Didier Ménard
Médecin généraliste
J’ai souvent écrit dans la revue Pratiques pour relater mon travail à la cité du Franc-Moisin, j’ai beaucoup parlé de ma passion pour l’exercice de la médecine générale en quartier populaire et de mon admiration pour la population de la cité qui, face à la souffrance sociale, témoigne d’un grand courage et fait vivre des valeurs de solidarité. Nous avons construit un centre de santé communautaire dont je suis très fier. Aujourd’hui, six médecins généralistes, quatre médiatrices en santé, une musicothérapeute, une équipe d’accueil et de gestion œuvrent tous les jours au cœur de la cité pour permettre la continuité des soins et la promotion de la santé. Cette association, c’est l’aboutissement d’un projet, c’est l’utopie de croire que nous pouvons, dans ces quartiers de relégation, construire une alternative à la société de l’individualisme et du tous contre tous, c’est l’engagement au service de l’espoir d’une autre société.
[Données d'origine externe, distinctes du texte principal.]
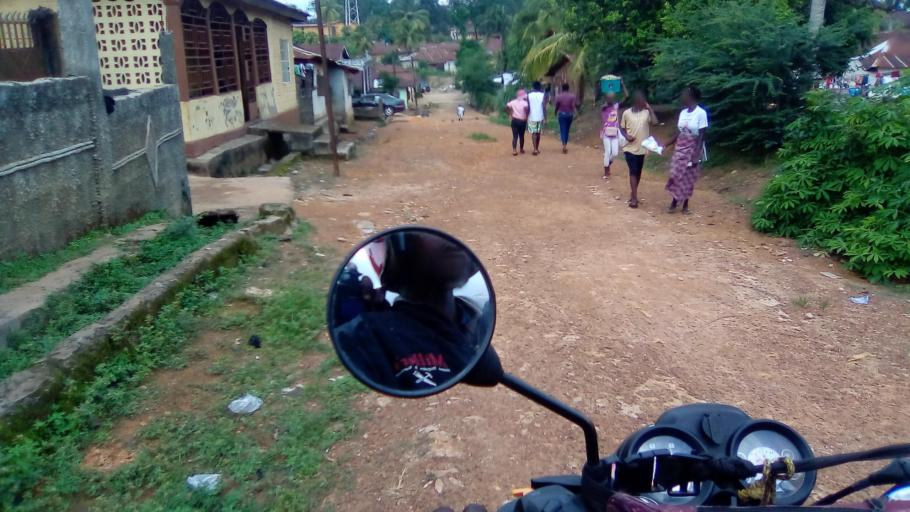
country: SL
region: Southern Province
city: Bo
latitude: 7.9582
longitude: -11.7316
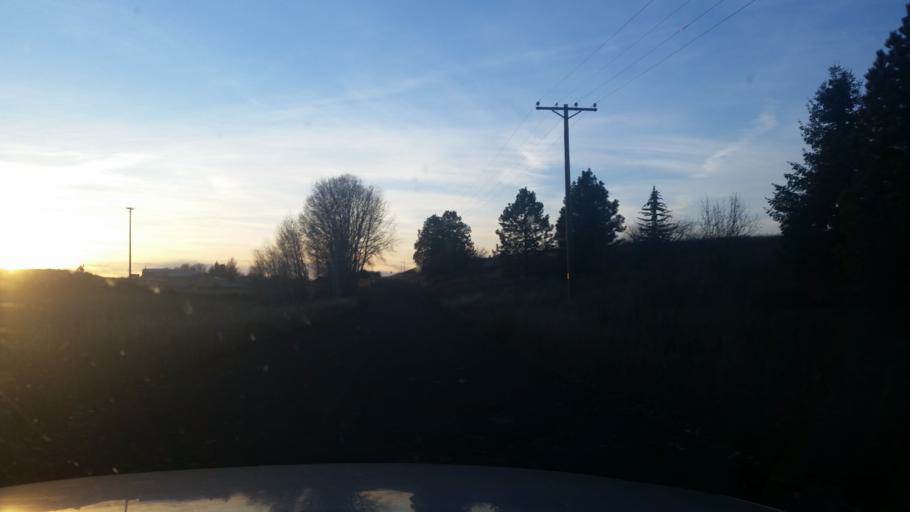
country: US
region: Washington
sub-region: Spokane County
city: Veradale
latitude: 47.5077
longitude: -117.1224
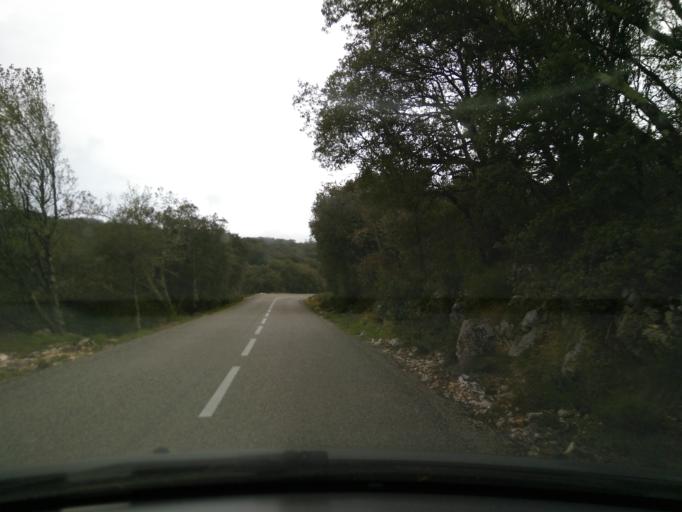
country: FR
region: Languedoc-Roussillon
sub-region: Departement du Gard
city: Barjac
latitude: 44.3216
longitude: 4.4243
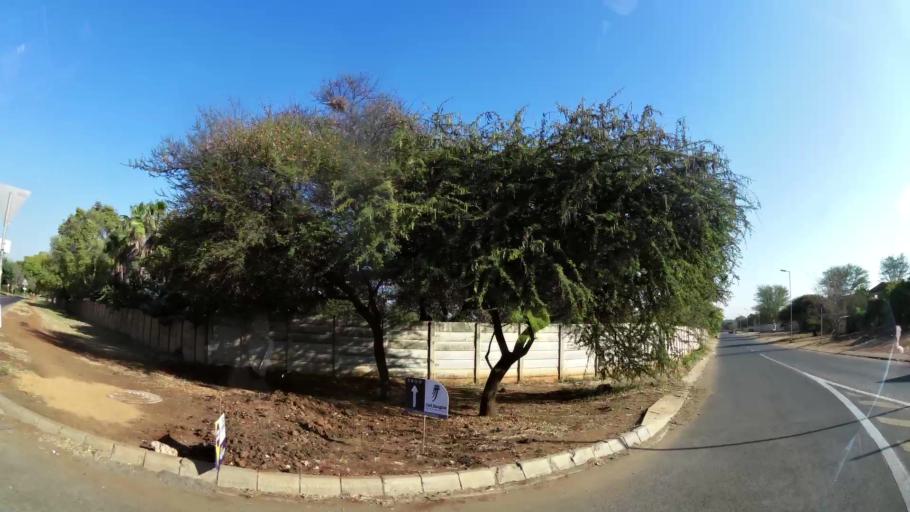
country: ZA
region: Gauteng
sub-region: City of Tshwane Metropolitan Municipality
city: Pretoria
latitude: -25.6727
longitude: 28.2133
Alors que nous avions surmonté au premier semestre 2017 les habituelles difficultés pour continuer à exister, cet été, la brutale décision du gouvernement de M. Édouard Philippe de réduire le budget de la politique de la ville et de ne pas renouveler les emplois aidés nous condamne à cesser notre activité si nous ne pouvons pas garder nos six emplois aidés en 2018.
Nous avons toujours proclamé que ces emplois éphémères n’étaient pas adaptés au travail pérenne des associations de proximité dans les quartiers populaires. Nous nous sommes adaptés à un mauvais système pour pouvoir continuer à bien travailler. Dire aujourd’hui que ces emplois sont « inefficaces et coûteux » est une trahison, c’est faire preuve d’une terrible ignorance quant à l’importance du travail et c’est ne pas comprendre que plus nous tissons du lien social, plus nous permettons l’accès aux soins et plus nous diminuons les dépenses sociales et de santé.
Les personnes qui occupent ces emplois trouvent difficilement du travail dans le privé parce que ces emplois n’existent pas. Quel gâchis de les licencier alors qu’elles portent avec détermination et compétence le projet de nos associations, à savoir entretenir les liens entre des personnes fragilisées et les aider à trouver des solutions à leurs difficultés. Ce sont de belles personnes, elles ont souvent eu un parcours de vie chaotique et ont trouvé au sein de nos équipes les moyens de redonner du sens à leur vie. Mais cette richesse-là ne compte pas parce qu’elle n’est pas une marchandise.
Pourquoi faut-il toujours avoir à faire la preuve que soigner ceux qui souffrent le plus dans notre société nécessite un peu de considération de la part des gouvernants ? Nous, qui travaillons au quotidien pour compenser l’incurie des institutions, ne sommes pas une ligne budgétaire ni une statistique économique, nous sommes une réalité dans la vie des gens, là où notre société est la plus inégalitaire.
Ce gouvernement méprise les quartiers populaires, c’est son choix, mais en nous le signifiant de cette façon brutale, il nous met en colère. Les habitants de notre cité en ont assez d’avaler des insultes et cette colère pourrait bien gronder prochainement.